Marcus Stroman #0 of the Mets stands on the mound...

Marcus Stroman #0 of the Mets stands on the mound during the third inning against the Washington Nationals at Citi Field on Saturday, Apr. 24, 2021. Credit: Jim McIsaac

If you are looking for an explanation about or otherwise assign blame for the Mets’ 7-1 loss to the Nationals on Saturday, don’t try too hard. Virtually nothing went right.

The lineup made another mediocre starting pitcher look better than that, scoring one run in six innings against Washington righthander Joe Ross. Marcus Stroman pitched poorly, allowing five runs (four earned) in four innings. And the defense didn’t help, making one error and several other questionable plays.

Altogether, it created another steep, sudden drop in what has been an early-season roller coaster for the Mets. After the high of Friday night — Jacob deGrom’s 15-strikeout, two-hit shutout — they fell back to .500 at 8-8.

"There’s a lot of things that we can do better," Michael Conforto said. "There’s no denying that. But … we’ll get it figured out."

Conforto’s home run accounted for the Mets’ only run. Pete Alonso had two of the Mets’ six hits. They were hitless in three chances with runners in scoring position and stranded seven men on base.

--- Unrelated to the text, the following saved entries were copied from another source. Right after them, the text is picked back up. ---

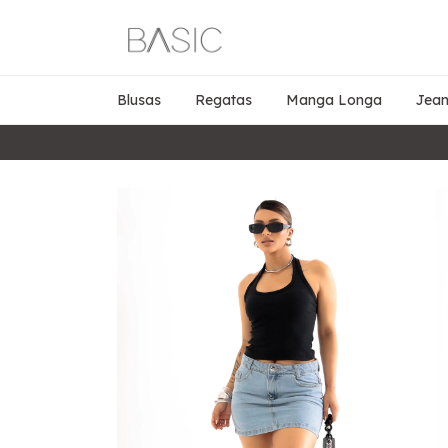
Blusas
Regatas
Manga Longa
Jean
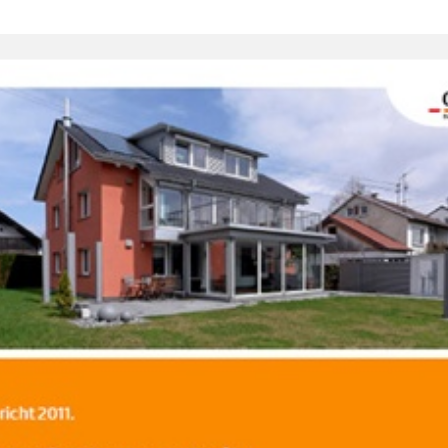
r Modernisierung in selbstgenutzten Wohngebäuden.Begl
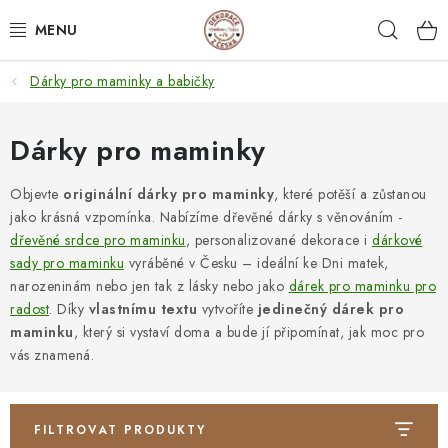
Přejít
Hleda
na
obsah
Dárky pro maminky a babičky
NEJPRODÁVANĚJŠÍ
SVATEBNÍ DARY/ DEKORACE 💍
Dárky pro maminky
DÁRKOVÉ BOXY A KRABIČKY
Objevte
originální dárky pro maminky
, které potěší a zůstanou
jako krásná vzpomínka. Nabízíme dřevěné dárky s věnováním -
dřevěné srdce pro maminku
, personalizované dekorace i
dárkové
DÁRKY K NAROZENINÁM
sady pro maminku
vyráběné v Česku – ideální ke Dni matek,
narozeninám nebo jen tak z lásky nebo jako
dárek pro maminku pro
PERSONALIZOVANÉ DÁRKY ✨
radost
. Díky
vlastnímu textu
vytvoříte
jedinečný dárek pro
maminku
, který si vystaví doma a bude jí připomínat, jak moc pro
DÁRKY
vás znamená.
DŘEVĚNÉ DEKORACE
FILTROVAT PRODUKTY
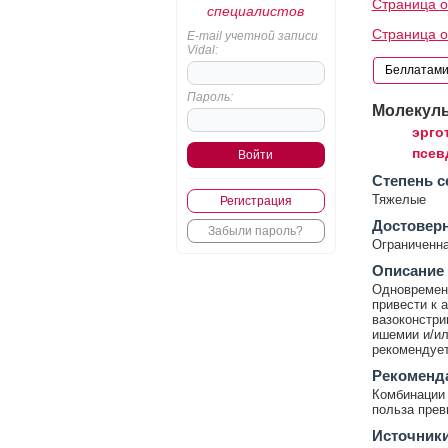
Страница о
специалистов
Страница 
E-mail учетной записи
Vidal:
Пароль:
Молекул
эрго
псев
Cтепень с
Тяжелые
Регистрация
Достовер
Забыли пароль?
Ограниченна
Описание
Одновремен
привести к
вазоконстри
ишемии и/ил
рекомендует
Рекоменд
Комбинации 
польза прев
Источник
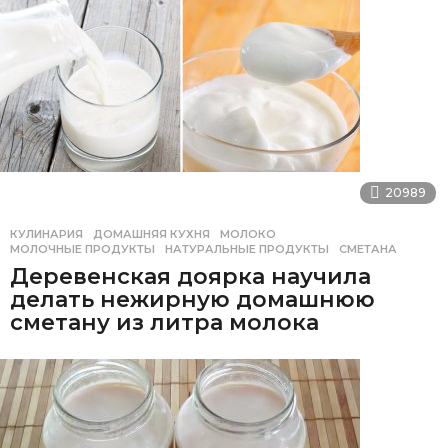
20989
КУЛИНАРИЯ
ДОМАШНЯЯ КУХНЯ
,
МОЛОКО
,
МОЛОЧНЫЕ ПРОДУКТЫ
,
НАТУРАЛЬНЫЕ ПРОДУКТЫ
,
СМЕТАНА
Деревенская доярка научила
делать нежирную домашнюю
сметану из литра молока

"We had a couple of chances to drive in runs today," manager Luis Rojas said, "and we didn’t do it again."

Stroman’s four earned runs were double his total from his previous three starts combined. The Nationals scored in each of his frames, thrice with an assist from the Mets’ defense.

 

The first batter of the game, Josh Harrison, singled to rightfield but reached third when the ball skipped past Conforto for a two-base error. Harrison scored when the next batter, Yadiel Hernandez, lined a sacrifice fly to leftfield, giving Washington a lead four pitches into the game.

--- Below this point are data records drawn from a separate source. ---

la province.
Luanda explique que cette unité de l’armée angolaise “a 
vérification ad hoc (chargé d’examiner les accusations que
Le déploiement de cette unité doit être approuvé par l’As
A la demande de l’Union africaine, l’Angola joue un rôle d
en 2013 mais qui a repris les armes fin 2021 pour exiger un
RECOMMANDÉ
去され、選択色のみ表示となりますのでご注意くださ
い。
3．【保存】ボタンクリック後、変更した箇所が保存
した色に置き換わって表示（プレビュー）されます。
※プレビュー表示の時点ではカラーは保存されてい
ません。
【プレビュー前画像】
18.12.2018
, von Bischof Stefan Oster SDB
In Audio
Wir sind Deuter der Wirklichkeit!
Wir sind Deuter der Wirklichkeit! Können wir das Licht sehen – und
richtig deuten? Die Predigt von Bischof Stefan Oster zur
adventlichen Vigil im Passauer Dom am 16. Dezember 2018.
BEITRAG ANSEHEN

"I got a little aggressive, going to try to maybe catch it," Conforto said. "Had I stayed back on it, I probably keep that ball in front of me."

An inning later, the Nats added a run on Ross’ two-out single through the right side of the infield. Conforto’s throw from shallow rightfield took two hops on its way to catcher James McCann, arriving after Starlin Castro scored from second base.

"Just a bad throw. That’s all it is," Conforto said. "I gotta be able to throw that guy out there. That was frustrating."

The third-inning rally began when leftfield Dominic Smith slid for, but did not catch, Hernandez’s line drive. It went off his glove for a single.

Mixed in was lots of hard contact against Stroman. Of 16 batted balls, 11 were hit at 95 mph or faster.

"It was eight singles," Stroman said. "It wasn’t like I was getting barreled up out of the ballpark and in gaps. It could’ve went differently."

It got worse upon the entrance of lefthander Stephen Tarpley, who faced four batters in his Mets debut. All of them reached base: walk, single, walk, bases-loaded hit-by-pitch. That lasted 15 pitches. The home crowd booed Tarpley as he walked off the mound, having failed to record an out.

Tarpley’s ERA is infinity.

"You gotta throw strikes," Rojas said.

Robert Gsellman spared some of the rest of the relievers with three hitless innings. In four appearances this season (all in the past eight days), Gsellman has been effective in three of them.

Two themes of the Mets’ week: weak starting pitching and defense to match.

In the past five games — a full turn through the rotation — only one Mets starter (deGrom) has reached the fifth inning. In that same stretch, the team has committed seven errors and allowed eight unearned runs.

Overall this season, nearly one-quarter of the Mets’ runs allowed — 16 of 67 — have been unearned.

"We know that’s not our identity as a team," Conforto said. "We’re solid all around."